Curious if when we talk about lines of code, we include oxygen lines in that count? Definitely it needs review, but I imagine it will perhaps need less attention than the code itself? E.g., a quick count of geojsonio suggests 1375 lines of non-oxygen stuff. As an example, in elastic I have very extensive examples, so perhaps half of the lines of code could be oxygen lines .

How do we consider C++ code? Perhaps only need to review the actual code if written from scratch, not simply wrapping a C++ library? (ignorance speaking here)

Perhaps you should create a milestone for each review, so PRs/issues
associated with that review can be grouped by that milestone, and if
appropriate the same milestone can be used for a release.

hey @noamross thanks for the review on geojsonio

you had a few things that apply to all packages:

Reading S3-intensive code is much more cognitively draining and time-consuming than functional code. Just an FYI for future reviews.

Any further thoughts on this? Why is that? Anything that can be done to help make this easier? I think for users, this approach is useful in that a single function can act appropriately on lots of inputs, and outputs are simple to manipulate, so i like the s3-intensive approach

I didn’t have an easy-to-grab use case to try out this package on, as I did for rdrop2. Working through that use case helped identify bugs and UI improvements. We might try selecting reviewers partially based on whether they have something available to try the package out on.

Good point about picking people to review that would have use cases to use to test. Lincoln comes to mind here

paging @cboettig any thoughts ?

One more thing on picking a reviewer: I wonder if there’s significant value in someone reviewing that isn’t familiar with the use cases/etc. That is, they’ll have food feedback from a newcomer’s perspective. Could have a more thorough review, and ping one person that isn’t likely to be familiar (including maybe not have deps installed, e.g.) to do a quick look over

Re: S3 - I think you did pretty well in geojsonio organizing the code so it could be reviewed/modified. Methods of one function were grouped together, and the relevant internal functions tended to be in the same file.

I think the advantage for usability is far outstrips any convenience for review. One thing to consider is whether a few comments in source would make it easier to decipher how the functions work.

Re: picking reviewers - This is beginning to become remarkably like journal peer review: An “editor” can try to find someone familiar with the use case, API, etc., to do a code review, and a newcomer to do a usability review.

good idea, like this you mean?

foo.list <- function(x) { 

# lists ------------------------------
## bar() does a and b to each element of the list
foo.list <- function(x) { 

# data.frame ------------------------------
## hello_world() does c and d to each row of the data.frame <- function(x) { 

Great idea. This is generally harder to implement in practice though. Most packages don’t come to us in such an early (idea) stage. And the onboarding repos usually come to us as “I have a package I think fits ropensci…” so there isn’t time to go back.

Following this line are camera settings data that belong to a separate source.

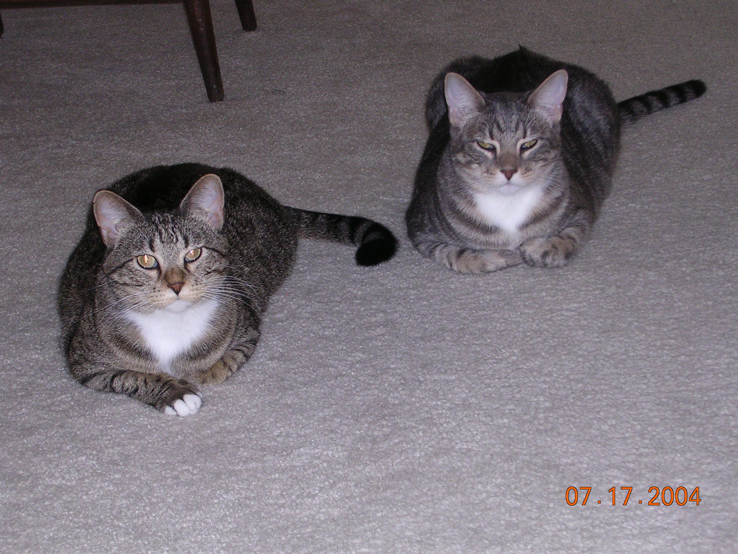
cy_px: 277
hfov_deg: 22.8
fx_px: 1833
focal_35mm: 86
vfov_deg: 17.2
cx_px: 369
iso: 199
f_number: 4.1
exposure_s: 1/60.1
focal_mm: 13
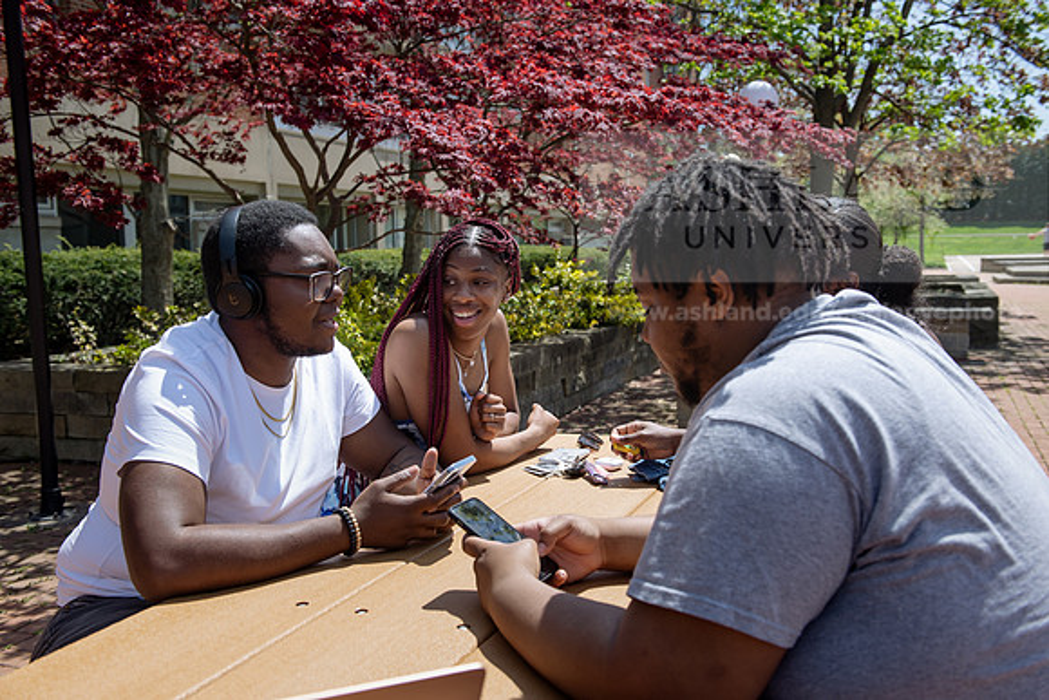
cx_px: 524
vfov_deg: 37.9
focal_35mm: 35
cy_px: 350
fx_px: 1020
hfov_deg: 54.4
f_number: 5.6
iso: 125
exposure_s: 1/400
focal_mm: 35
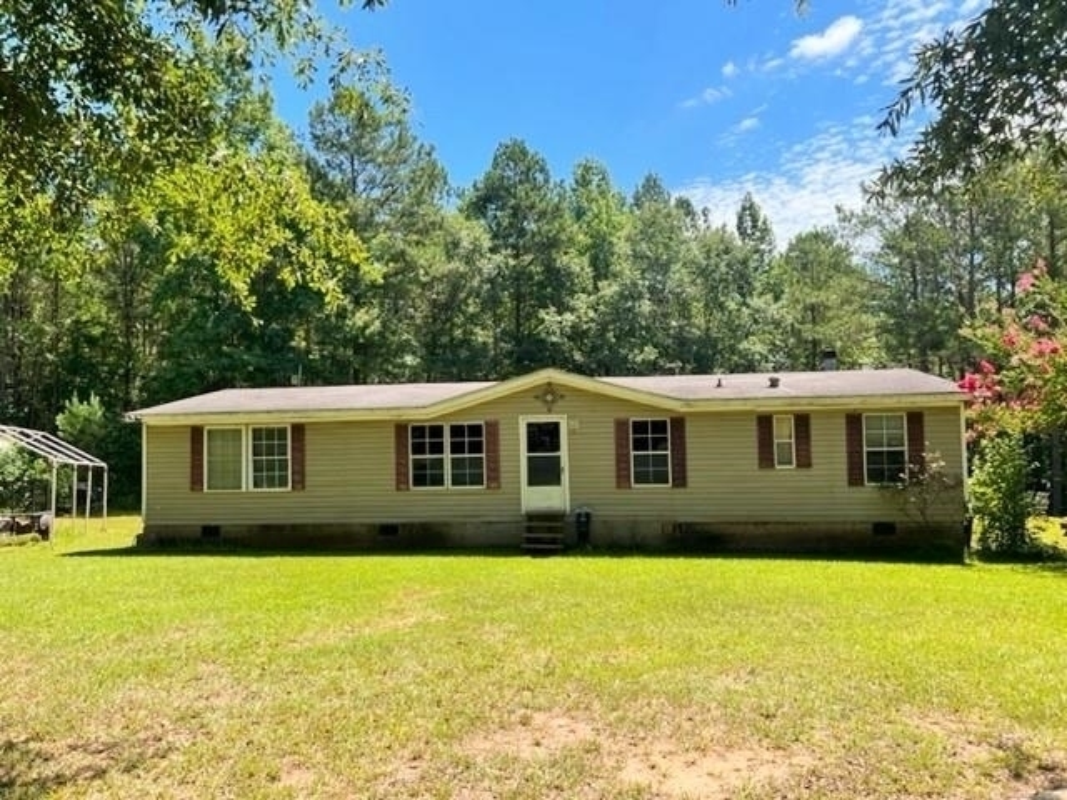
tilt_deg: +2.2
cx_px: 534
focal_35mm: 26
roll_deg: +0.7
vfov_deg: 53.1
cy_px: 400
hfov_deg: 67.3
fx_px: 801
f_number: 1.5
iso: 50
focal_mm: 5.7
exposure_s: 1/1449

We could however do this for our own work. Sometimes I want to review something but it will take me days to wade through all of the code. So at least internally, Scott and I could do this where we review stuff before it gets too big. And after that initial review, the next round becomes easier since we have read the first 400 lines of code. Of course we can expand this to others who develop within rOpenSci (like Rich, Carl, Jenny, you etc). But for standard onboarding, this is often not possible.

Great idea. Suggestions (for diverse candidates) to our board are welcome. You can se the current list here:

Great idea! At least internally to begin with. I’ll do this for zenodo at least, that people can weight in before I dig in too deep.

@sckott Yeah, I like those comments. Or something like

## Each of the methods below ultimately use process_data() to manipulate the data after converting the various types to vectors.